• Given request:
Copy out every line in the items below word for word.

(Stored entries)
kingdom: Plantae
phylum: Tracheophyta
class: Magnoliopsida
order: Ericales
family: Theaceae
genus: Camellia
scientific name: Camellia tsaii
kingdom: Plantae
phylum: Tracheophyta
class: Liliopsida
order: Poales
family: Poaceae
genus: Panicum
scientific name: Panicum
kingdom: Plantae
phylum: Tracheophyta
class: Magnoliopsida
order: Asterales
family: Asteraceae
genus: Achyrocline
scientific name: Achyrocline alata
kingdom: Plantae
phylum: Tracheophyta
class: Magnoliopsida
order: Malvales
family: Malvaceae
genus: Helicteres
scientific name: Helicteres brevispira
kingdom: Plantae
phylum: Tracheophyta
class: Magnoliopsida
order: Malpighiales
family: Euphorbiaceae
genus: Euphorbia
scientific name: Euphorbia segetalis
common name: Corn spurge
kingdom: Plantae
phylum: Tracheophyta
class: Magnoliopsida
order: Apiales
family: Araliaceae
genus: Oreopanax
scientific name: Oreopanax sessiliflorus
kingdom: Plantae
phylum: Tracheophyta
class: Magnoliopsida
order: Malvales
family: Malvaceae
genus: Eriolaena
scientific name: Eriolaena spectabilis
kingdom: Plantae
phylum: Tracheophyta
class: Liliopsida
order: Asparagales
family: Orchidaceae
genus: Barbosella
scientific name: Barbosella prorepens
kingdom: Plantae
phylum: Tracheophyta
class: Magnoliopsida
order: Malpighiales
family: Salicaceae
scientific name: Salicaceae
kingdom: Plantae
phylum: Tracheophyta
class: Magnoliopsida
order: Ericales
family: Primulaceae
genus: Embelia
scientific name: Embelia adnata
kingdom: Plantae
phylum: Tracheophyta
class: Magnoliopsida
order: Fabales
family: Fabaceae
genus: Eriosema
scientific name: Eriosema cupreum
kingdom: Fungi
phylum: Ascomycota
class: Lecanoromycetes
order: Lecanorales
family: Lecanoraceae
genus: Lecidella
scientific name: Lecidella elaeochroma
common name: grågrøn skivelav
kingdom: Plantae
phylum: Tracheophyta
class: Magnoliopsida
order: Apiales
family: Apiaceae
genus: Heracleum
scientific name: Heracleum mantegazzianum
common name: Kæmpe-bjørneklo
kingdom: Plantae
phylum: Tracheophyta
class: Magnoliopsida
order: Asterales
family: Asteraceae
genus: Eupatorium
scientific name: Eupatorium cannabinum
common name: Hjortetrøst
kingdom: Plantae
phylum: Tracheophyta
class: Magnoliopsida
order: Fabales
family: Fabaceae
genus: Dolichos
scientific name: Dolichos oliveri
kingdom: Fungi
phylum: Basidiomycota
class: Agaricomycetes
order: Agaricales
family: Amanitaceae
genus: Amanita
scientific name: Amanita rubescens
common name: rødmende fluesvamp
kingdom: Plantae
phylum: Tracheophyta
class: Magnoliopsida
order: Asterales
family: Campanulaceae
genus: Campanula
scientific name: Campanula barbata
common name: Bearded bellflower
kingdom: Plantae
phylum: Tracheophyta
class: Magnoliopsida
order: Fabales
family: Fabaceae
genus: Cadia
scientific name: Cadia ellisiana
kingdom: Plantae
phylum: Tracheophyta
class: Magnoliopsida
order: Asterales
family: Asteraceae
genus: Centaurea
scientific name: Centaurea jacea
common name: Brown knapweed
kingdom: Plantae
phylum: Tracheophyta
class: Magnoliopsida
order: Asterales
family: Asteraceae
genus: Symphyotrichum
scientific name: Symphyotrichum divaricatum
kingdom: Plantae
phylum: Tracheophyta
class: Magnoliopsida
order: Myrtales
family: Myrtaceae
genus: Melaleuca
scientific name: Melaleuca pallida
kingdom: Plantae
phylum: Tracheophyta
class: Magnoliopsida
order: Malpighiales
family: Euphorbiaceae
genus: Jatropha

• Result for this exercise:
kingdom: Plantae
phylum: Tracheophyta
class: Magnoliopsida
order: Ericales
family: Theaceae
genus: Camellia
scientific name: Camellia tsaii
kingdom: Plantae
phylum: Tracheophyta
class: Liliopsida
order: Poales
family: Poaceae
genus: Panicum
scientific name: Panicum
kingdom: Plantae
phylum: Tracheophyta
class: Magnoliopsida
order: Asterales
family: Asteraceae
genus: Achyrocline
scientific name: Achyrocline alata
kingdom: Plantae
phylum: Tracheophyta
class: Magnoliopsida
order: Malvales
family: Malvaceae
genus: Helicteres
scientific name: Helicteres brevispira
kingdom: Plantae
phylum: Tracheophyta
class: Magnoliopsida
order: Malpighiales
family: Euphorbiaceae
genus: Euphorbia
scientific name: Euphorbia segetalis
common name: Corn spurge
kingdom: Plantae
phylum: Tracheophyta
class: Magnoliopsida
order: Apiales
family: Araliaceae
genus: Oreopanax
scientific name: Oreopanax sessiliflorus
kingdom: Plantae
phylum: Tracheophyta
class: Magnoliopsida
order: Malvales
family: Malvaceae
genus: Eriolaena
scientific name: Eriolaena spectabilis
kingdom: Plantae
phylum: Tracheophyta
class: Liliopsida
order: Asparagales
family: Orchidaceae
genus: Barbosella
scientific name: Barbosella prorepens
kingdom: Plantae
phylum: Tracheophyta
class: Magnoliopsida
order: Malpighiales
family: Salicaceae
scientific name: Salicaceae
kingdom: Plantae
phylum: Tracheophyta
class: Magnoliopsida
order: Ericales
family: Primulaceae
genus: Embelia
scientific name: Embelia adnata
kingdom: Plantae
phylum: Tracheophyta
class: Magnoliopsida
order: Fabales
family: Fabaceae
genus: Eriosema
scientific name: Eriosema cupreum
kingdom: Fungi
phylum: Ascomycota
class: Lecanoromycetes
order: Lecanorales
family: Lecanoraceae
genus: Lecidella
scientific name: Lecidella elaeochroma
common name: grågrøn skivelav
kingdom: Plantae
phylum: Tracheophyta
class: Magnoliopsida
order: Apiales
family: Apiaceae
genus: Heracleum
scientific name: Heracleum mantegazzianum
common name: Kæmpe-bjørneklo
kingdom: Plantae
phylum: Tracheophyta
class: Magnoliopsida
order: Asterales
family: Asteraceae
genus: Eupatorium
scientific name: Eupatorium cannabinum
common name: Hjortetrøst
kingdom: Plantae
phylum: Tracheophyta
class: Magnoliopsida
order: Fabales
family: Fabaceae
genus: Dolichos
scientific name: Dolichos oliveri
kingdom: Fungi
phylum: Basidiomycota
class: Agaricomycetes
order: Agaricales
family: Amanitaceae
genus: Amanita
scientific name: Amanita rubescens
common name: rødmende fluesvamp
kingdom: Plantae
phylum: Tracheophyta
class: Magnoliopsida
order: Asterales
family: Campanulaceae
genus: Campanula
scientific name: Campanula barbata
common name: Bearded bellflower
kingdom: Plantae
phylum: Tracheophyta
class: Magnoliopsida
order: Fabales
family: Fabaceae
genus: Cadia
scientific name: Cadia ellisiana
kingdom: Plantae
phylum: Tracheophyta
class: Magnoliopsida
order: Asterales
family: Asteraceae
genus: Centaurea
scientific name: Centaurea jacea
common name: Brown knapweed
kingdom: Plantae
phylum: Tracheophyta
class: Magnoliopsida
order: Asterales
family: Asteraceae
genus: Symphyotrichum
scientific name: Symphyotrichum divaricatum
kingdom: Plantae
phylum: Tracheophyta
class: Magnoliopsida
order: Myrtales
family: Myrtaceae
genus: Melaleuca
scientific name: Melaleuca pallida
kingdom: Plantae
phylum: Tracheophyta
class: Magnoliopsida
order: Malpighiales
family: Euphorbiaceae
genus: Jatropha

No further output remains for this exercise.